Israeli leaders including Prime Minister Benjamin Netanyahu, the late President Shimon Peres, Justice Minister Ayelet Shaked, and Foreign Minister Avigdor Lieberman have all on different occasions, since 2014, expressed their support for Kurdish aspirations to form their state and gain independence from Iraq.
Kheder argues that politically, Kurdistan stands as a bulwark for democracy against political Islam and its fundamentalist manifestations, be it Al-Qaeda or the Islamic State (IS).
Kheder underscores Kurdish forces in Iraq and Syria have been the most efficient US allies in combating the Islamist groups.
“Now, Kurds and Israel are even closer thanks to the Rojava corridor,” Kheder points out. He views Syrian Kurdistan as the future gateway for Kurds to the rest of the world, using the Mediterranean Sea as a launchpad.
Kheder adds a prospective merger between Iraqi and Syrian Kurds, despite prevalent partisan politics on both sides, could bring Kurdistan even closer to Israel both in economic and geographic terms.
He suggests there are many economic opportunities as well which should be explored.
“From a geo-strategic point of view, Kurdistan is a key player thanks to its natural resources, oil, gas, water, and other yet untapped commodities,” Kheder says.
He also mentions how Kurdish oil already travels to Israeli ports via a pipeline through Turkey.
In his translated work, evidently popular in Kurdistan as they have sold tens of thousands of copies of his books, Kheder reveals he aims to break prejudices against Israel and the Jewish people.
Some of the books added to the Kurdish library by Kheder include: Gideon’s Spies: The Secret History of the Mossad by Welsh author Gordon Thomas; The Revolt: Inside Story of the Irgun by the sixth Prime Minister of Israel Menachem Begin; Ben-Gurion: Builder of Israel by the American journalist Robert St. John; and My Life, the autobiography of the first female Prime Minister of Israel, Golda Meir.
“Until now, the information and books on Israel and Jewish history available to Kurds of my generation were written by Arabic, Persian, or Turkish authors,” he reveals.
“They were not positive with regards to the state of Israel. For this reason, I wanted to paint a different picture,” Kheder continues.
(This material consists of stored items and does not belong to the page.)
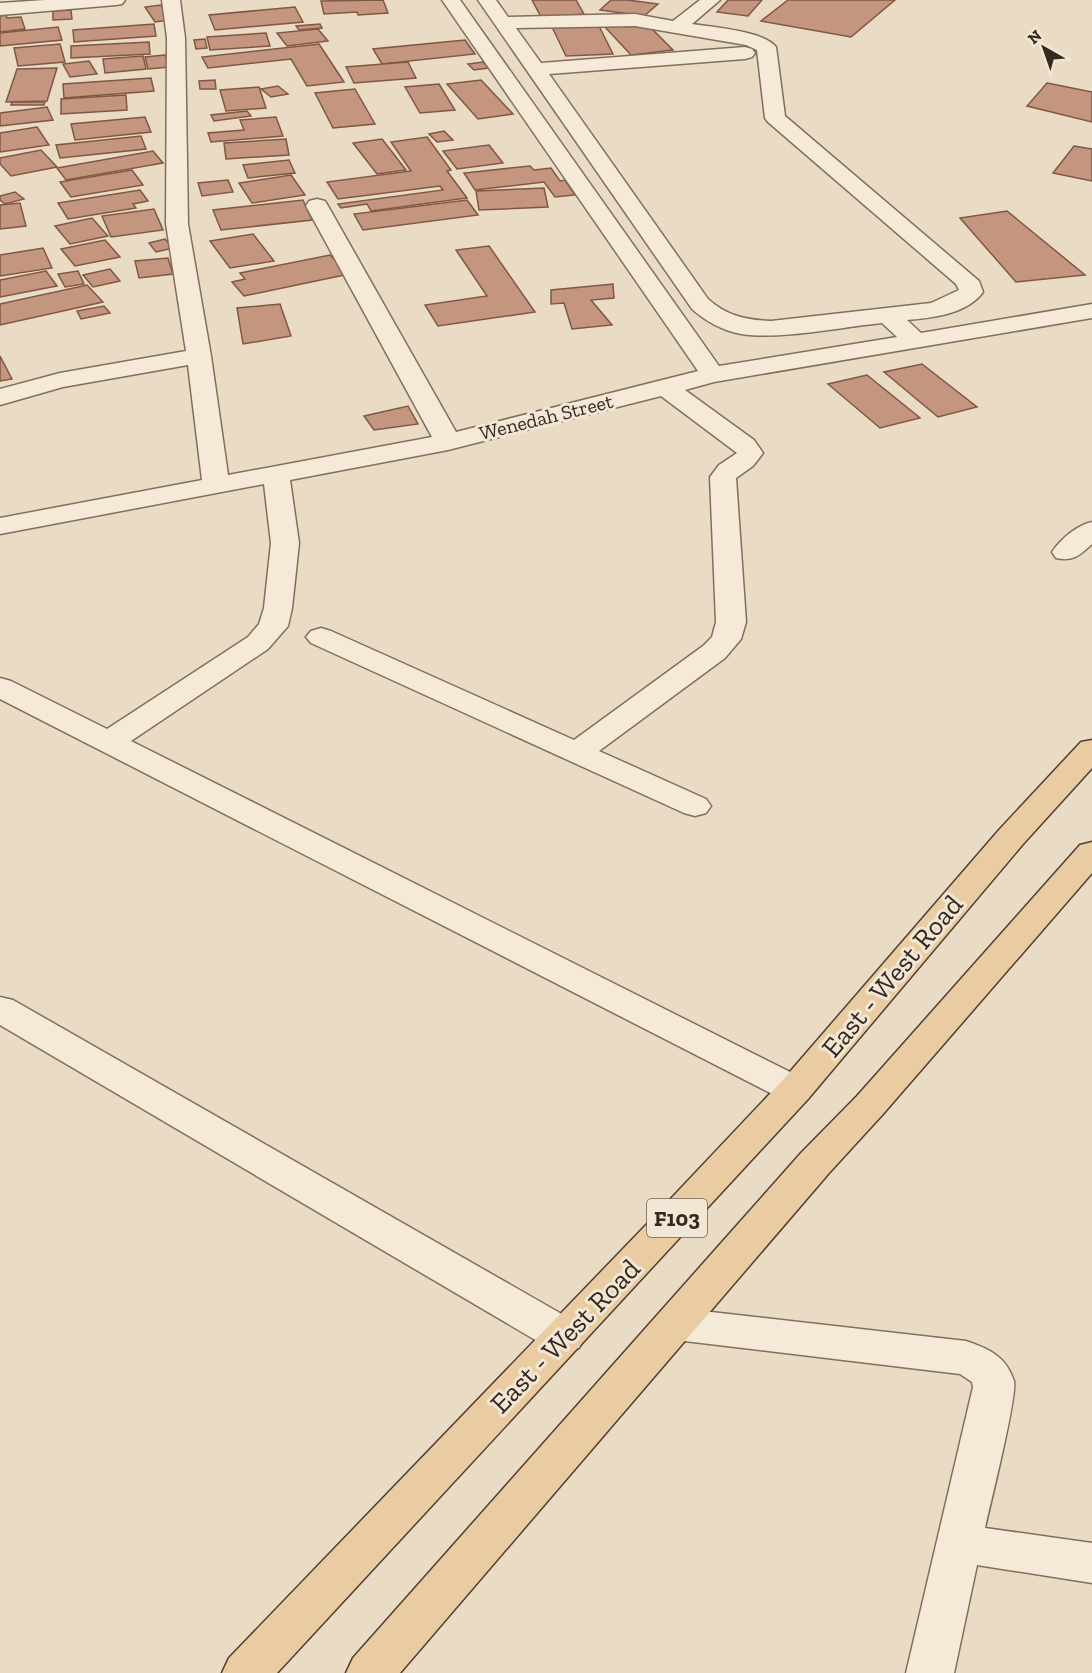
<svg xmlns="http://www.w3.org/2000/svg" width="1092" height="1673" font-family="'Zilla Slab',serif">
<rect width="100%" height="100%" fill="#eadbc5"/>
<g fill="#c4957f" stroke="#805745" stroke-width="1.5">
<path d="M383,0L388,13L358,15L357,12L324,14L321,1Z"/>
<path d="M532,0H576L584,14L541,17Z"/>
<path d="M611,0H628L658,4L644,16L600,10Z"/>
<path d="M728,0H762L748,16L717,12Z"/>
<path d="M788,0H895L851,37L761,21Z"/>
<path d="M161,5L171,20L155,22L145,7Z"/>
<path d="M295,7L303,22L215,30L209,15Z"/>
<path d="M71,10L72,19L53,20V11Z"/>
<path d="M6,15L7,18L21,17L25,29L0,32V16Z"/>
<path d="M645,22L673,50L631,55L605,27Z"/>
<path d="M154,24L156,36L74,42L73,30Z"/>
<path d="M320,24L322,28L299,30L296,26Z"/>
<path d="M598,24L613,54L566,56L552,27Z"/>
<path d="M58,27L62,40L0,46V33Z"/>
<path d="M318,29L328,41L287,46L277,33Z"/>
<path d="M266,33L270,46L210,50L207,37Z"/>
<path d="M205,39L207,48L196,49L194,40Z"/>
<path d="M465,40L475,54L382,64L373,49Z"/>
<path d="M149,42L150,54L71,58V46Z"/>
<path d="M60,44L65,62L18,66L14,48Z"/>
<path d="M319,44L344,82L307,86L291,59L208,68L202,57Z"/>
<path d="M165,55L169,67L148,69L145,57Z"/>
<path d="M143,56L146,69L105,73L103,59Z"/>
<path d="M89,61L97,74L70,77L63,64Z"/>
<path d="M408,62L416,78L354,83L346,67Z"/>
<path d="M483,62L489,68L474,70L468,64Z"/>
<path d="M57,68L47,101L6,102L17,69Z"/>
<path d="M151,78L154,91L64,98L63,84Z"/>
<path d="M215,80L216,89H200L199,81Z"/>
<path d="M481,80L513,114L478,119L447,84Z"/>
<path d="M1047,83L1092,92V122L1027,106Z"/>
<path d="M439,84L455,110L420,113L405,87Z"/>
<path d="M278,86L288,94L271,97L261,89Z"/>
<path d="M259,87L266,108L226,111L220,90Z"/>
<path d="M355,89L375,124L333,128L315,93Z"/>
<path d="M126,95L127,110L61,114V99Z"/>
<path d="M12,102H45L44,105H11Z"/>
<path d="M47,107L53,120L0,126V113Z"/>
<path d="M247,111L251,116L214,121L211,115Z"/>
<path d="M145,117L151,132L75,140L71,124Z"/>
<path d="M276,117L283,136L211,142L208,133L244,130L240,120Z"/>
<path d="M37,127L49,145L0,152V133Z"/>
<path d="M444,131L453,140L437,142L429,134Z"/>
<path d="M141,136L146,149L60,158L56,145Z"/>
<path d="M427,137L451,170L447,171L467,198L371,211L367,204L341,208L338,204L443,190L440,186L338,199L327,182L411,171L391,142Z"/>
<path d="M286,139L289,155L226,159L224,143Z"/>
<path d="M382,139L406,170L377,174L353,143Z"/>
<path d="M489,145L503,163L457,169L443,151Z"/>
<path d="M1074,146L1092,149V181L1053,173Z"/>
<path d="M41,150L57,167L11,176L0,164V158Z"/>
<path d="M153,151L163,163L66,180L57,168Z"/>
<path d="M289,160L295,173L248,178L243,165Z"/>
<path d="M530,166L534,170L551,168L560,181L565,180L575,195L555,197L544,182L475,190L464,173Z"/>
<path d="M132,170L143,185L71,197L60,182Z"/>
<path d="M291,175L305,195L252,203L239,183Z"/>
<path d="M228,180L233,192L202,196L198,183Z"/>
<path d="M544,188L548,207L479,210L476,191Z"/>
<path d="M140,190L148,201L133,204L136,208L68,219L58,203Z"/>
<path d="M15,192L24,199L5,204L0,200V196Z"/>
<path d="M303,200L312,220L221,230L213,210Z"/>
<path d="M467,200L478,215L363,230L354,214Z"/>
<path d="M20,203L26,226L0,229V205Z"/>
<path d="M154,209L163,230L111,237L102,216Z"/>
<path d="M1007,211L1085,275L1016,282L960,218Z"/>
<path d="M92,218L108,236L70,244L55,226Z"/>
<path d="M253,234L274,261L230,268L210,241Z"/>
<path d="M165,239L173,248L156,252L149,243Z"/>
<path d="M105,240L120,257L75,266L61,249Z"/>
<path d="M489,246L535,312L438,326L425,305L487,296L456,250Z"/>
<path d="M43,248L52,268L0,276V255Z"/>
<path d="M330,255L349,274L244,296L232,282L245,279L240,273Z"/>
<path d="M168,258L173,274L139,278L135,261Z"/>
<path d="M110,269L120,281L93,287L83,275Z"/>
<path d="M46,271L57,286L0,297V280Z"/>
<path d="M78,271L84,284L65,287L58,274Z"/>
<path d="M613,284L614,298L591,300L612,325L572,329L564,303L551,304V290Z"/>
<path d="M87,285L103,302L0,325V304Z"/>
<path d="M280,304L291,336L243,344L237,308Z"/>
<path d="M104,306L110,313L81,319L77,311Z"/>
<path d="M0,356L12,379L0,381Z"/>
<path d="M922,364L977,407L938,417L884,372Z"/>
<path d="M867,375L920,418L880,428L828,384Z"/>
<path d="M408,406L418,424L374,430L364,416Z"/>
</g>
<g fill="none" stroke-linecap="round" stroke-linejoin="round">
<defs>
<g id="minor">
<path d="M45,0H125L122,4L116,5L0,15V3Z"/>
<path d="M162,0H180L185,38L188,224L211,356L228,475L432,437L306,206L309,201L317,199L325,201L328,206L456,432L698,371L442,0H460L719,366L897,337L882,323C842,327 780,340 741,334C724,331 705,321 692,309L478,0H496L508,17L635,14L673,21L700,0H720L692,24C712,27 764,31 776,47L785,116L979,281L983,292C967,314 932,318 907,320L921,333L1092,304V318L714,382L685,390L754,440L763,453L753,466L736,478L746,622L741,639L725,658L599,751L706,799L711,806L706,813L695,816L684,813L311,643L306,637L311,631L321,628L331,631L574,740L703,646L712,637L716,622L710,477L719,465L737,453L661,396L448,450L290,480L299,543L292,608L288,626L268,649L131,741L808,1081L814,1090L808,1099L795,1103L782,1099L0,699V678L11,681L107,729L248,637L259,624L264,608L271,543L264,484L0,534V518L202,480L188,365L63,387L0,405V389L60,373L186,351L166,224L167,38ZM635,26L746,45L757,50L765,118L768,122L956,284L959,290L931,303L771,321C746,320 727,316 708,299L549,74L745,59L752,57L755,53L752,49L745,47L541,63L516,28Z"/>
<path d="M1092,522V544C1080,555 1073,562 1056,558L1052,552C1061,539 1077,525 1092,522Z"/>
<path d="M0,997L13,1000L579,1324L585,1336L579,1348L564,1352L549,1348L0,1025Z"/>
<path d="M676,1308L966,1341C989,1349 1006,1356 1014,1381C1018,1394 990,1505 985,1528L1092,1543V1583L977,1565L954,1673H906L973,1387L972,1382L960,1374L676,1340L661,1335L655,1324L661,1313Z"/>
</g>
<g id="primary">
<path d="M1092,740V768L1023,844L808,1099L277,1673H222L229,1658L647,1224L782,1081L999,830L1081,742Z"/>
<path d="M1092,842V873L883,1114L829,1173L400,1673H346L353,1658L801,1153L857,1096L1080,845Z"/>
</g>
</defs>
<use href="#minor" stroke="#836e5d" stroke-width="3"/>
<use href="#primary" stroke="#513d31" stroke-width="3"/>
<use href="#minor" fill="#f5ead8" fill-rule="evenodd"/>
<use href="#primary" fill="#e9cca1" fill-rule="evenodd"/>
</g>
<g text-anchor="middle" dominant-baseline="central" stroke-width="6" stroke-linejoin="round" paint-order="stroke">
<g font-size="20" fill="#34281f" stroke="#f2e6d4">
<text transform="translate(546 417) rotate(-14)">Wenedah Street</text>
</g>
<rect fill="#f2e6d4" stroke="#6d6155" stroke-width="1.5" x="647" y="1199" width="60" height="38" rx="4.5"/>
<g font-size="22" font-weight="bold" fill="#34281f">
<text x="677" y="1218">F103</text>
</g>
<g font-size="28" fill="#34281f" stroke="#f2e6d4">
<text transform="translate(892 976) rotate(-50)">East - West Road</text>
<text transform="translate(565 1336) rotate(-46)">East - West Road</text>
</g>
</g>
<g transform="translate(1044 48) rotate(320)" stroke="#f2e6d4" stroke-width="4.5" paint-order="stroke">
<path d="M0-4.5L10 22L0 15L-10 22Z" fill="#34281f"/>
<text y="-9" font-size="16" font-weight="bold" text-anchor="middle" fill="#34281f">N</text>
</g>
</svg>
“All these publications were anti-Israel. I remember a particular school book in the sixth-grade curriculum during the Ba’ath regime,” Kheder recalls, “which portrayed Jewish people as evildoers and wicked creatures.”
One of the characters introduced during his childhood was Shylock, the greedy, revenge-seeking loan shark in William Shakespeare’s play The Merchant of Venice.
Another was Fagin, the miser and villainous leader of a group of children in Charles Dickens’ novel Oliver Twist, he recalls.
“The goal of the Ba’ath party was to depict Jewish people as hideous, tarnishing their identity in the eyes of students. Unfortunately, we developed this point of view through Arabic books we were given to read,” he states.
Kheder likes to draw comparisons between the Kurds and Jews.
“The Jewish and Kurdish people share many similarities. Jews were dispersed for over 2,000 years. They were denied a place in their ancestral homeland. Their language was eliminated,” Kheder says.
“Wherever [the Jews] were present, they were held in lower esteem as underdogs,” he goes on before mentioning the similar oppression Kurds face in their respective states.
Both Jewish and Kurdish populations were encouraged in their ambitions by promises presented in the Treaty of Sèvres (1920) and Balfour Declaration (1917) respectively by large powers.
However, only the Jewish nation succeeded in creating a state, an achievement Kheder attributes to having a firmer belief in the right to self-determination.
“They rewrote history and the geography of the Middle East forever in 1948,” Kheder stresses.
“What they achieved is nothing short of a miracle. Kurds should follow this example. There are many lessons to be learned,” he concludes.